Frequently Asked Questions

How many PML cells do I need?

8 cells minimum for engineering accuracy (-40 to -50 dB reflection). 12 cells for high accuracy (-60 to -70 dB). 16 cells for precision (-70 to -80 dB). Each doubling of PML cells reduces reflection by approximately 20 dB but doubles the PML memory and increases total simulation domain size. For most antenna and scattering problems, 10-12 cells with cubic grading provides adequate accuracy. For near-field calculations very close to PML (e.g., evanescent wave analysis), use 16+ cells and CFS-PML formulation.

What is the difference between PML and ABC?

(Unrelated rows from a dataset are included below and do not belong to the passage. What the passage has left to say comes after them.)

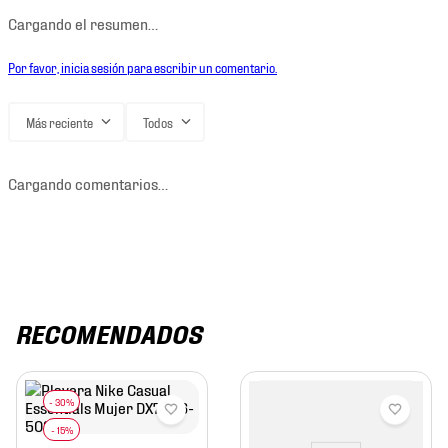
Cargando el resumen…
Por favor, inicia sesión para escribir un comentario.
Más reciente
Todos
Cargando comentarios…
RECOMENDADOS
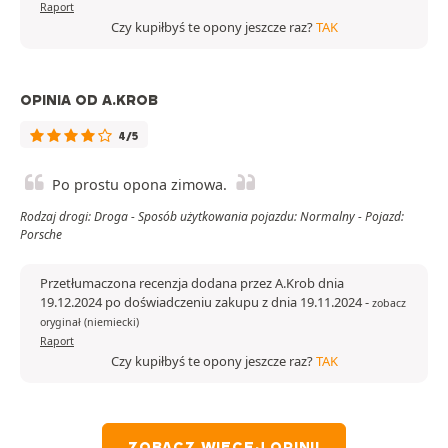
Raport
Czy kupiłbyś te opony jeszcze raz?
TAK
OPINIA OD A.KROB
4/5
Po prostu opona zimowa.
Rodzaj drogi: Droga - Sposób użytkowania pojazdu: Normalny - Pojazd:
Porsche
Przetłumaczona recenzja dodana przez A.Krob dnia
19.12.2024 po doświadczeniu zakupu z dnia 19.11.2024
-
zobacz
oryginał (niemiecki)
Raport
Czy kupiłbyś te opony jeszcze raz?
TAK
ZOBACZ WIĘCEJ OPINII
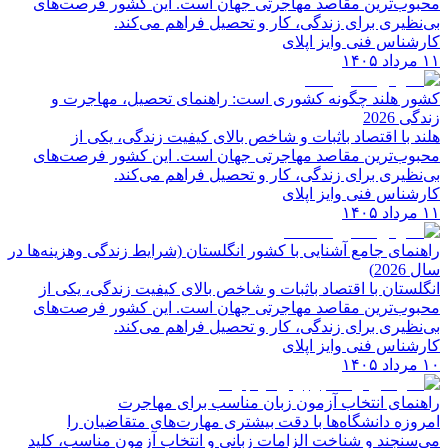
محبوب‌ترین مقاصد مهاجرتی جهان است. این کشور فرصت‌های
بی‌نظیری برای زندگی، کار و تحصیل فراهم می‌کند.
کارشناس فنی وایز اپلای
۱۱ مرداد ۱۴۰۵
کشور هلند چگونه کشوری است: راهنمای تحصیل، مهاجرت و
زندگی 2026
هلند با اقتصاد باثبات و شاخص‌ بالای کیفیت زندگی، یکی از
محبوب‌ترین مقاصد مهاجرتی جهان است. این کشور فرصت‌های
بی‌نظیری برای زندگی، کار و تحصیل فراهم می‌کند.
کارشناس فنی وایز اپلای
۱۱ مرداد ۱۴۰۵
راهنمای جامع آشنایی با کشور انگلستان (شرایط زندگی وهزینه‌ها در
سال 2026)
انگلستان با اقتصاد باثبات و شاخص‌ بالای کیفیت زندگی، یکی از
محبوب‌ترین مقاصد مهاجرتی جهان است. این کشور فرصت‌های
بی‌نظیری برای زندگی، کار و تحصیل فراهم می‌کند.
کارشناس فنی وایز اپلای
۱۰ مرداد ۱۴۰۵
راهنمای انتخاب آزمون زبان مناسب برای مهاجرت
امروزه دانشگاه‌ها با دقت بیشتری مهارت‌های متقاضیان را
می‌سنجند و شناخت الزامات زبانی و انتخاب آزمون مناسب، کلید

Absorbing Boundary Conditions (ABCs) like Mur or Liao are single-layer boundary conditions applied at the domain edge that approximate the radiation condition. They are simpler (no additional cells needed) but provide limited absorption (-20 to -30 dB) and degrade significantly at non-normal incidence angles. PML is a multi-cell absorbing region that provides much better absorption (-40 to -80 dB) at all angles. PML has completely replaced ABCs in modern FDTD codes. The only remaining use for ABCs is in educational codes or extremely memory-constrained situations where the 8-16 cell PML overhead is unacceptable.

Can PML absorb DC or static fields?

Standard PML does not absorb DC (zero frequency) fields because the conductivity-based absorption requires propagating wave behavior. The CFS-PML formulation includes a real-valued frequency-shift parameter alpha that provides absorption even at DC. This is important for simulations involving charged particles, static field problems, or very low-frequency transient responses. Without CFS-PML, DC or very-low-frequency components reflect from the PML boundary and can cause non-physical late-time fields that corrupt the simulation results.